======== Records provided

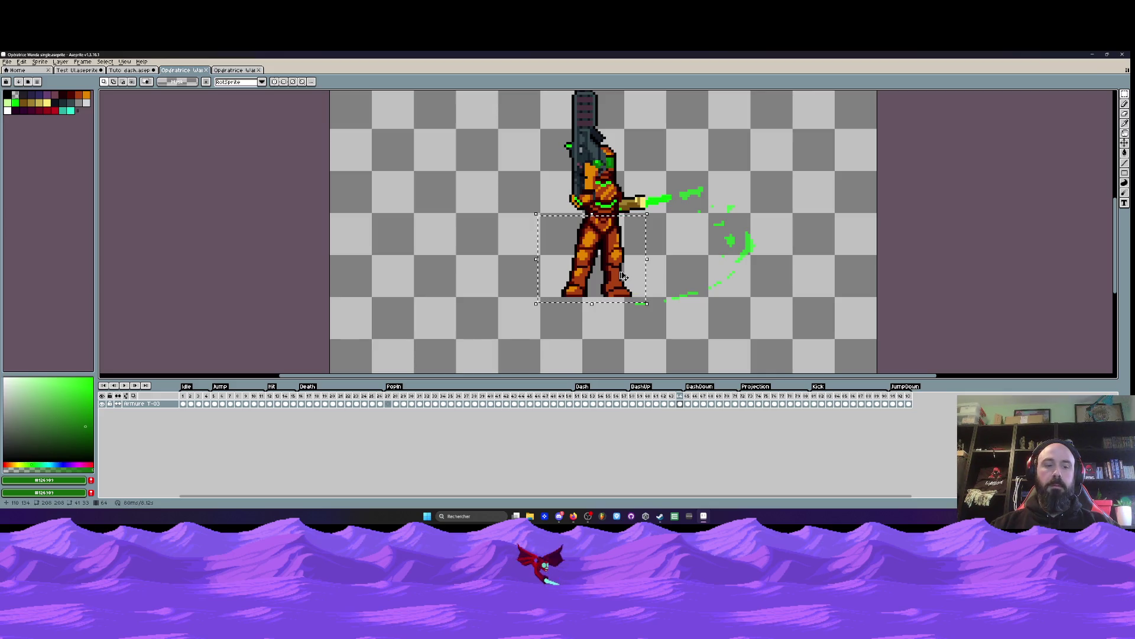
{"action": "key", "text": "ctrl+Tab"}
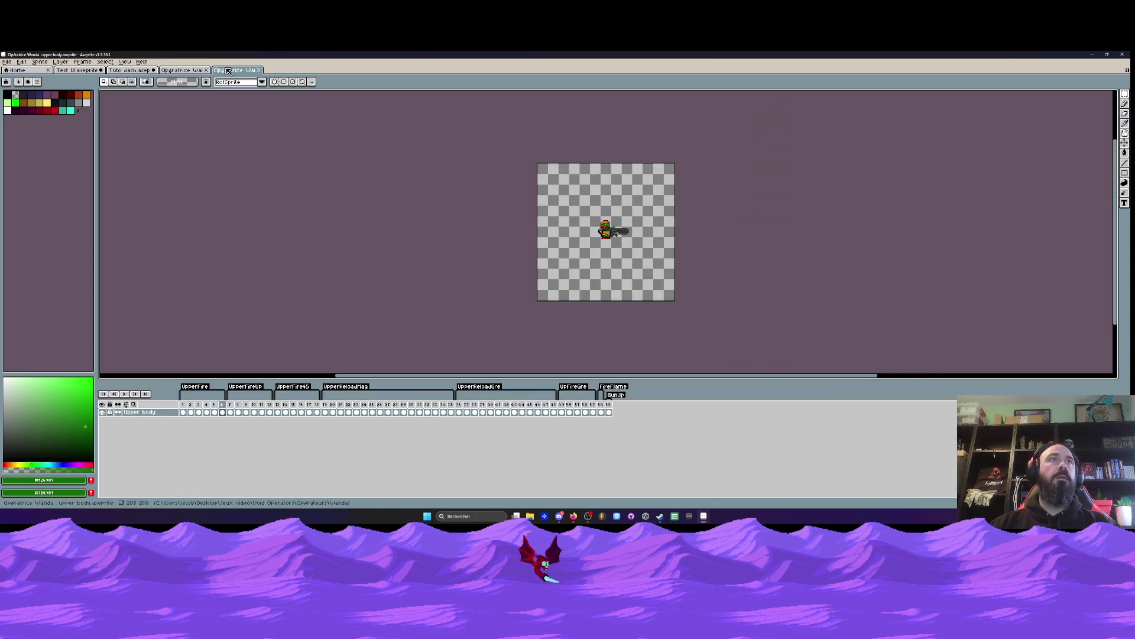
Step: Paste the copied legs into the upper-body sprite, aligned under the torso
{"action": "scroll", "coordinate": [603, 242], "scroll_direction": "up", "scroll_amount": 4}
{"action": "key", "text": "ctrl+v"}
{"action": "left_click_drag", "start_coordinate": [605, 245], "coordinate": [612, 253]}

================

_Exercise goal_
Pictures are to be left out; the records above must be repeated word for word.

_Worked solution_
{"action": "key", "text": "ctrl+Tab"}
Step: Paste the copied legs into the upper-body sprite, aligned under the torso
{"action": "scroll", "coordinate": [603, 242], "scroll_direction": "up", "scroll_amount": 4}
{"action": "key", "text": "ctrl+v"}
{"action": "left_click_drag", "start_coordinate": [605, 245], "coordinate": [612, 253]}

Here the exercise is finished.